Bilione W. Young • Tue, Feb 21st, 2012
As reported February 13 by John Gever of MedPage Today, Losina developed her TKR incidence data from the Multicenter Osteoarthritis Study and the Osteoarthritis Initiative and extrapolated it to the entire population on the basis of osteoarthritis occurrences established in the National Health and Nutrition examination survey. She fed these numbers into a system that uses simulations to estimate TKR prevalence by age and gender, the progression of symptomatic osteoarthritis, and the likelihood of revision.
Among her finding was that 2% of women and more than 1% of men in their 50s already have received one or more artificial knees. When she investigated the ages from 60 to 69, she found that 3% of men and 4% of women have had knee replacement surgery.
When Losina and her colleagues included estimates of the progression of osteoarthritis and demographic trends they found that the lifetime risk of knee replacement is about 10% for women and 7% for men.
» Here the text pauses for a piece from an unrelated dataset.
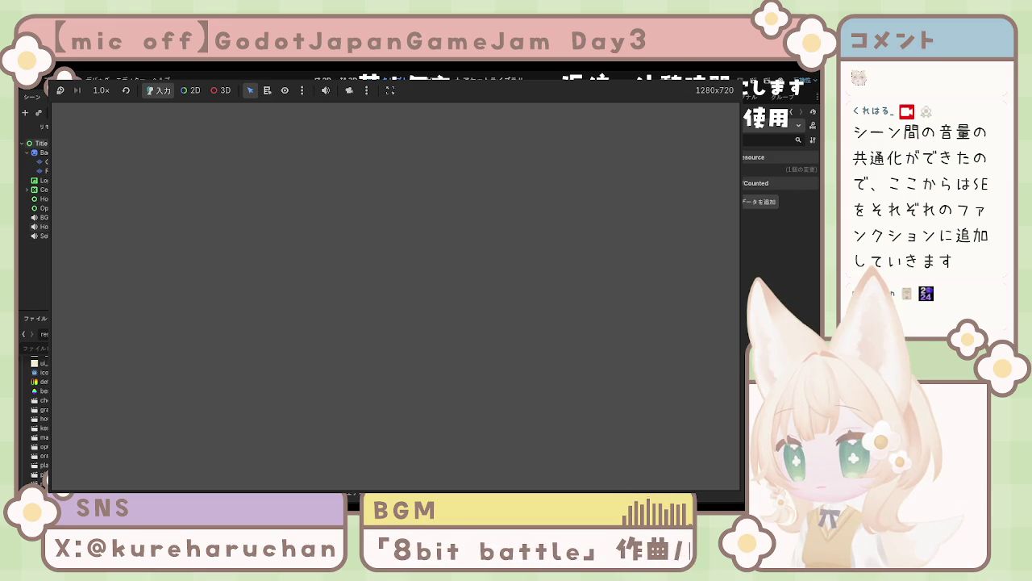
Inspect the DamagePlayer node's audio settings, then open the player scene
{"action": "left_click", "coordinate": [39, 245]}
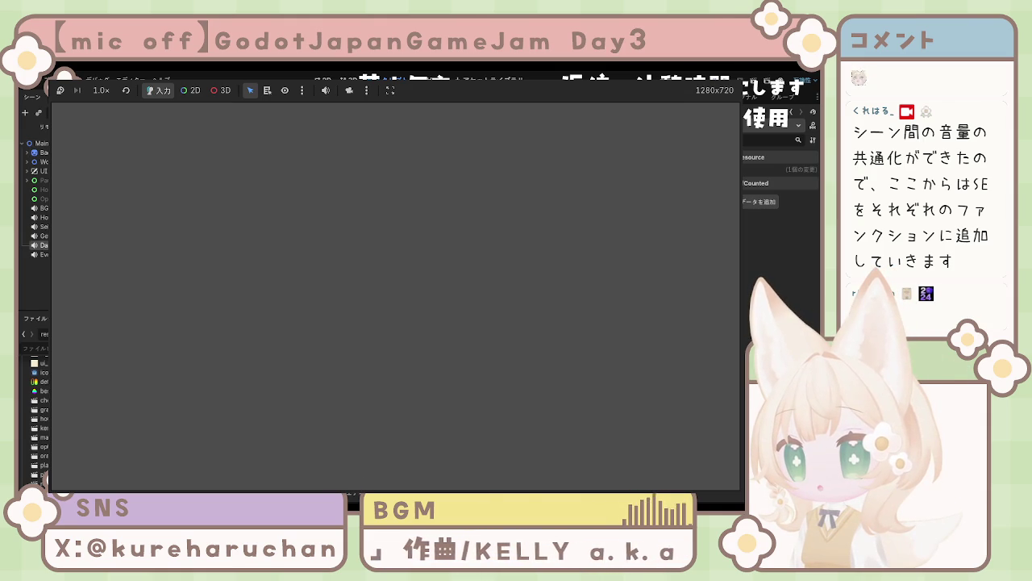
{"action": "double_click", "coordinate": [39, 465]}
Adding to the estimated cost is the expectation that about 1% of men and 2% of women will have had multiple procedures on the same joint by the time they die.
Gever quotes Losina as noting that the estimates suggest that knee replacement “is considerably more prevalent than rheumatoid arthritis and nearly as prevalent as congestive heart failure.” Because knee replacements are being performed more commonly in the middle-aged, there is an “urgent need for studying longer-term outcomes in younger persons undergoing TKR,” she said.